◆ Bagian Dokumen
Tradisi ini memiliki jejak sejarah yang dinamis. Pada masa Sri Sultan Hamengku Buwono IX, Hajad Dalem Labuhan digelar sebagai peringatan hari lahir (Wiyosan Dalem) Sri Sultan. Namun, di era Sri Sultan Hamengku Buwono X, esensi ritual tersebut dikembalikan pada makna awalnya sebagai peringatan naik takhta (Jumenengan Dalem).
 
Selaras dengan adat Keraton Yogyakarta, upacara labuhan kini rutin diselenggarakan sehari setelah puncak Jumenengan Dalem, yakni setiap tanggal 30 Rejeb.
 
Merujuk prosesi sebelumnya, 30 Rejeb bertepatan dengan Kamis Pahing, 30 Januari 2025. Sehari setelahnya, Jumat Pon, 31 Januari 2025 atau 1 Ruwah, gerbang jalur pendakian Gunung Merapi sisi selatan—yang biasanya tertutup ketat mengikuti protokol mitigasi bencana—dibuka sementara.

◆ Soal
Cetak tanpa perubahan bagian teks tentang tradisi labuhan di atas, dimulai dari "Tradisi ini memiliki" dan berakhir pada "takhta (Jumenengan Dalem).".

◆ Bagian Data
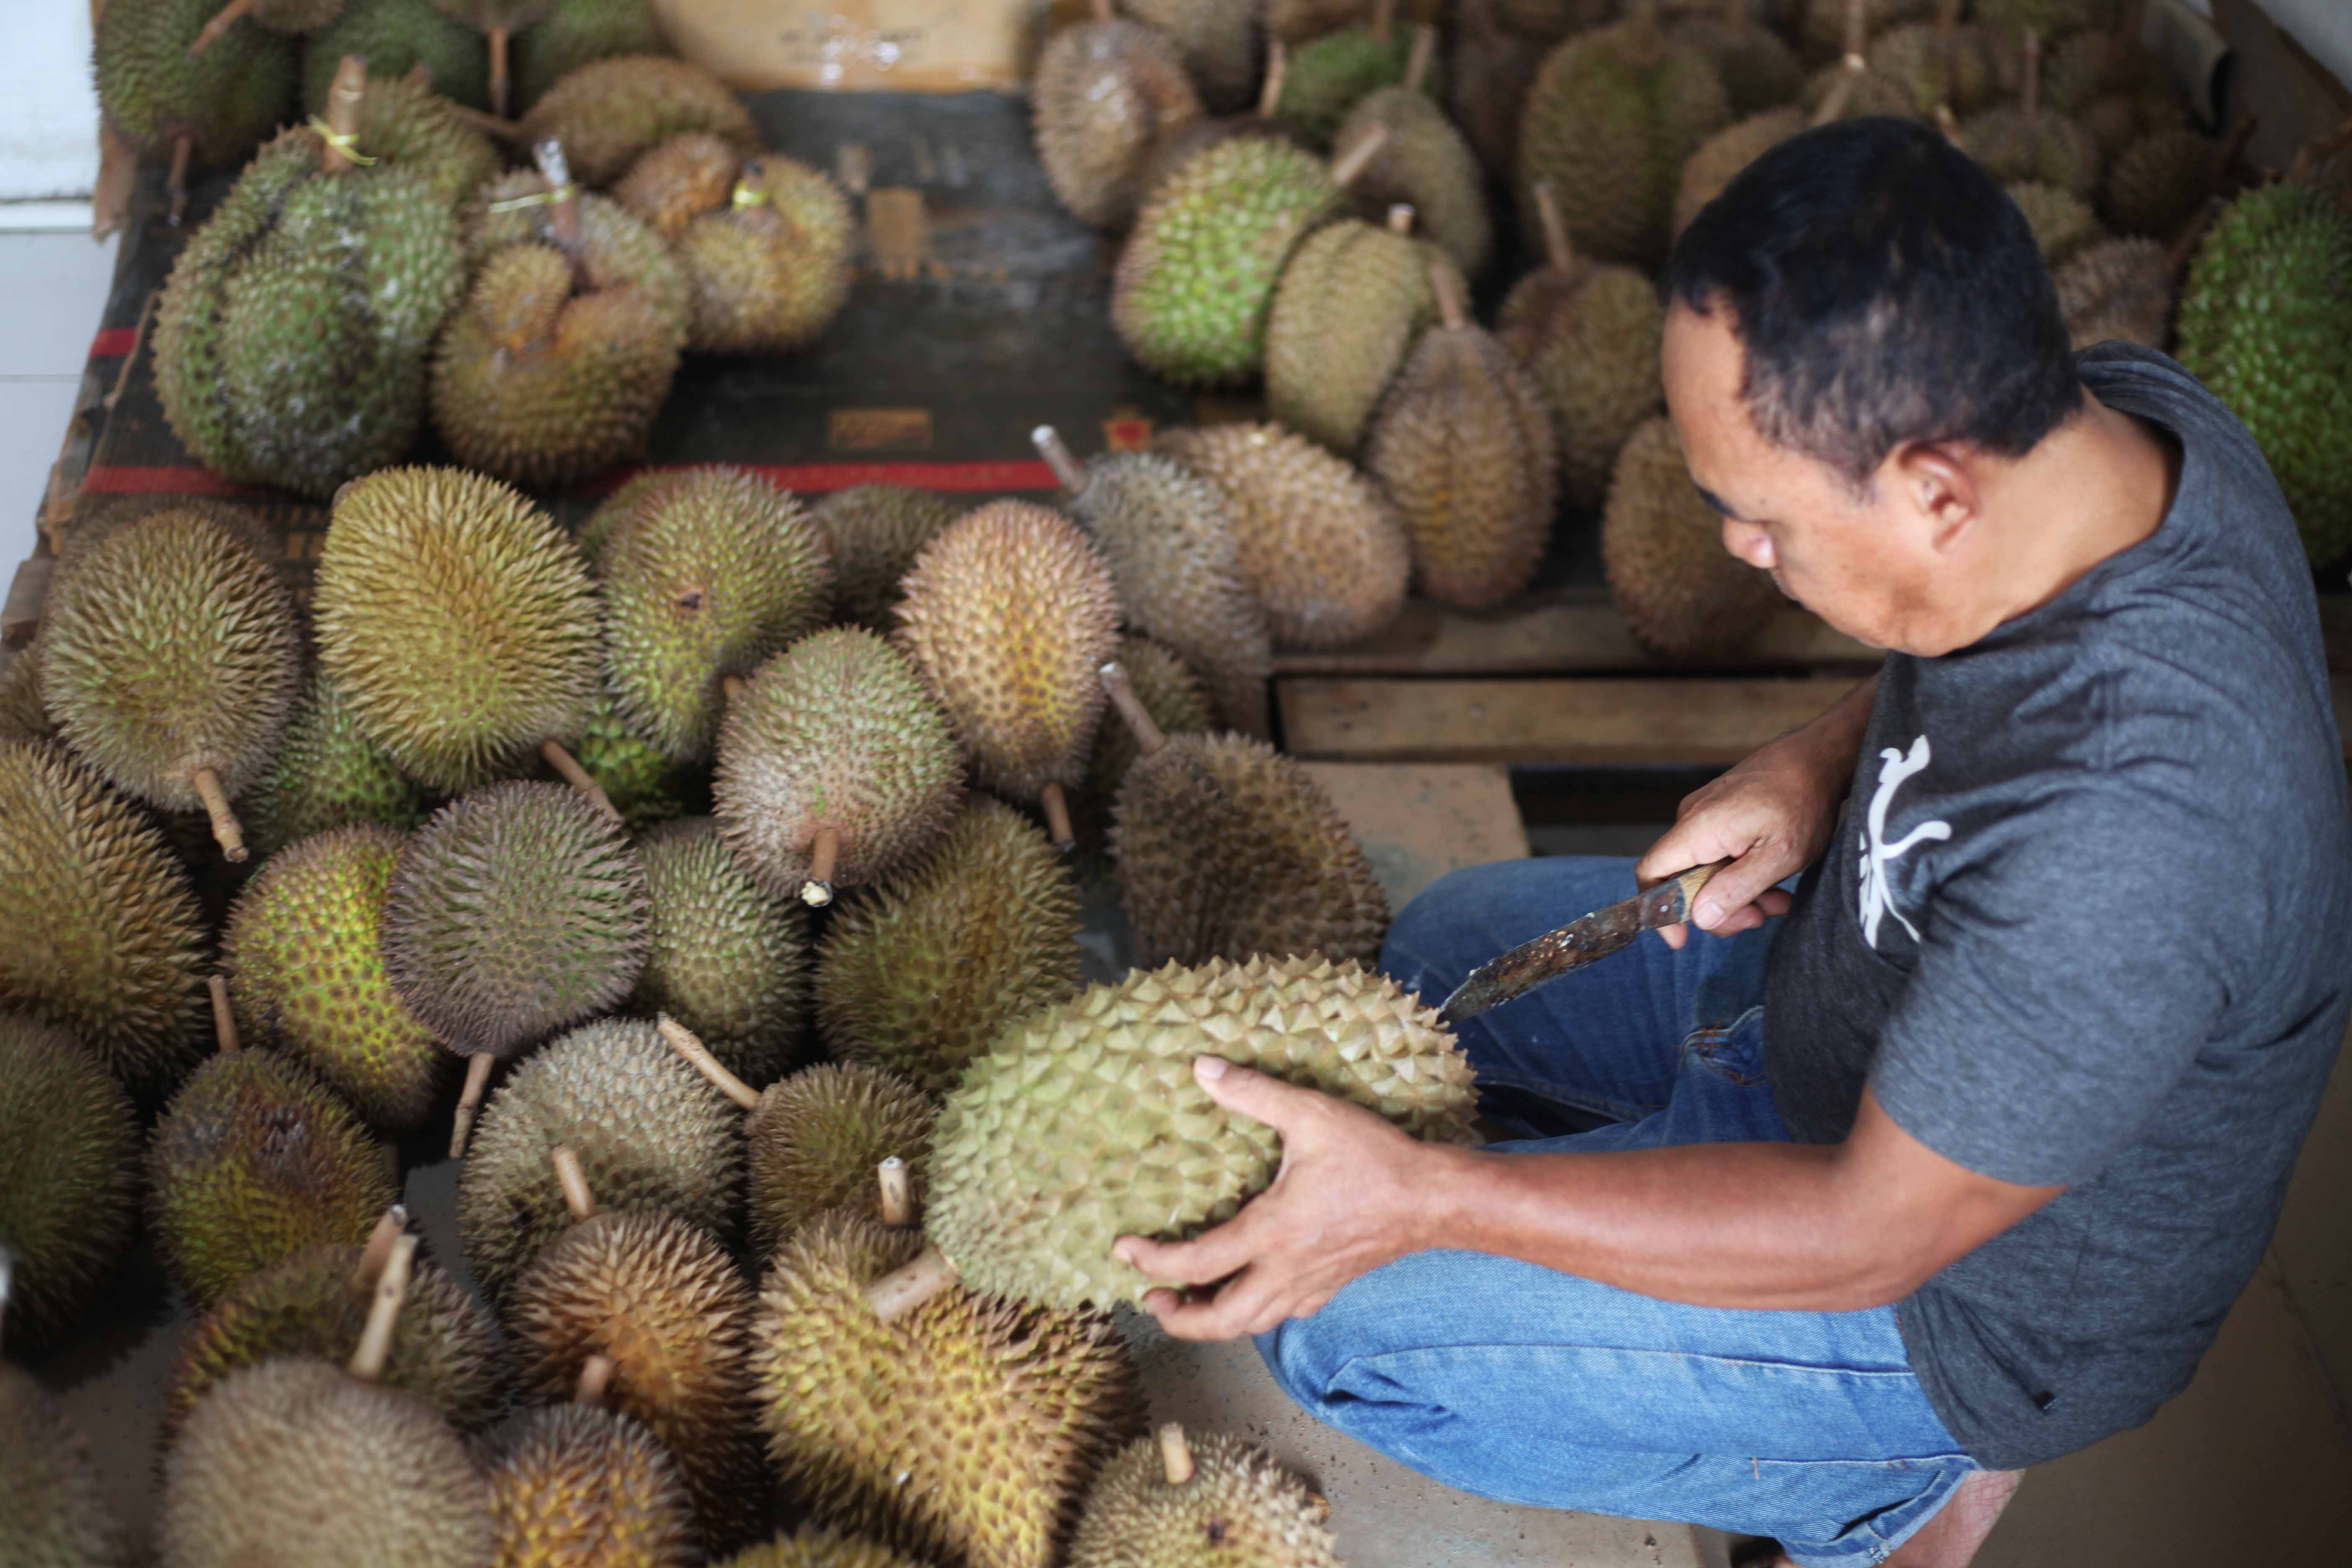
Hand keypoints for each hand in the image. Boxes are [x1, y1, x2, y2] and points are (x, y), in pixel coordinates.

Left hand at [1115, 1057, 1439, 1340]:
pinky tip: (1248, 1291)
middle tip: (1152, 1299)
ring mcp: (1309, 1285)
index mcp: (1271, 1232)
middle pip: (1219, 1320)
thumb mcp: (1311, 1114)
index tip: (1123, 1249)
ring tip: (1189, 1300)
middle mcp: (1285, 1270)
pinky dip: (1253, 1313)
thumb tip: (1201, 1067)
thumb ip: (1253, 1092)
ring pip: (1250, 1325)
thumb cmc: (1373, 1157)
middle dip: (1178, 1318)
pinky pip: (1281, 1315)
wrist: (1432, 1199)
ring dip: (1213, 1320)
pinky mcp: (1329, 1288)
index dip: (1151, 1262)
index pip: (1196, 1263)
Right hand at [1635, 677, 1873, 946]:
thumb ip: (1736, 889)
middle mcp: (1692, 820)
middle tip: (1758, 917)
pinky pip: (1719, 854)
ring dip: (1738, 894)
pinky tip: (1775, 881)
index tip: (1681, 939)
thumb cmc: (1802, 801)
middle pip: (1682, 880)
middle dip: (1718, 908)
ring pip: (1705, 871)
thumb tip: (1699, 917)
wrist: (1818, 756)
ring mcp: (1706, 816)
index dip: (1658, 911)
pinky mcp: (1721, 814)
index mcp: (1699, 829)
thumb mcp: (1779, 856)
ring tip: (1779, 900)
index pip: (1651, 873)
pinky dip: (1743, 874)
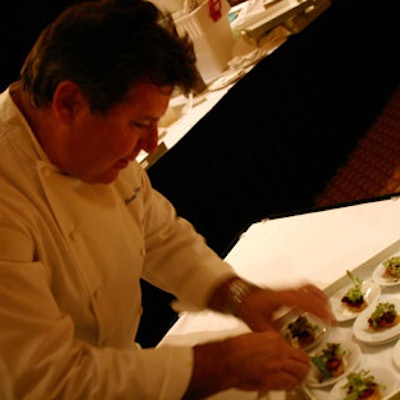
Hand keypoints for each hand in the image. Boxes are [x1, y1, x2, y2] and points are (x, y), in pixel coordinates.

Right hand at [186, 330, 310, 397]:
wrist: (226, 359)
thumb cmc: (233, 350)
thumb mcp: (254, 340)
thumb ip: (266, 346)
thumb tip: (272, 353)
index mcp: (274, 338)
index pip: (293, 348)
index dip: (294, 357)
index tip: (293, 361)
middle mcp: (280, 349)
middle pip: (303, 359)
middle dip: (303, 367)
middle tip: (301, 372)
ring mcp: (279, 363)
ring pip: (301, 372)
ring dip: (300, 378)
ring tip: (297, 381)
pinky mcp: (275, 377)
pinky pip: (291, 383)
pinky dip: (291, 385)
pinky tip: (288, 386)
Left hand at [238, 283, 335, 331]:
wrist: (239, 295)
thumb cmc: (248, 308)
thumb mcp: (260, 326)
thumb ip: (274, 337)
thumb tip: (287, 349)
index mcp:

◆ Jawaban Tertulis
Tradisi ini memiliki jejak sejarah yang dinamis. Pada masa Sri Sultan Hamengku Buwono IX, Hajad Dalem Labuhan digelar sebagai peringatan hari lahir (Wiyosan Dalem) Sri Sultan. Namun, di era Sri Sultan Hamengku Buwono X, esensi ritual tersebut dikembalikan pada makna awalnya sebagai peringatan naik takhta (Jumenengan Dalem).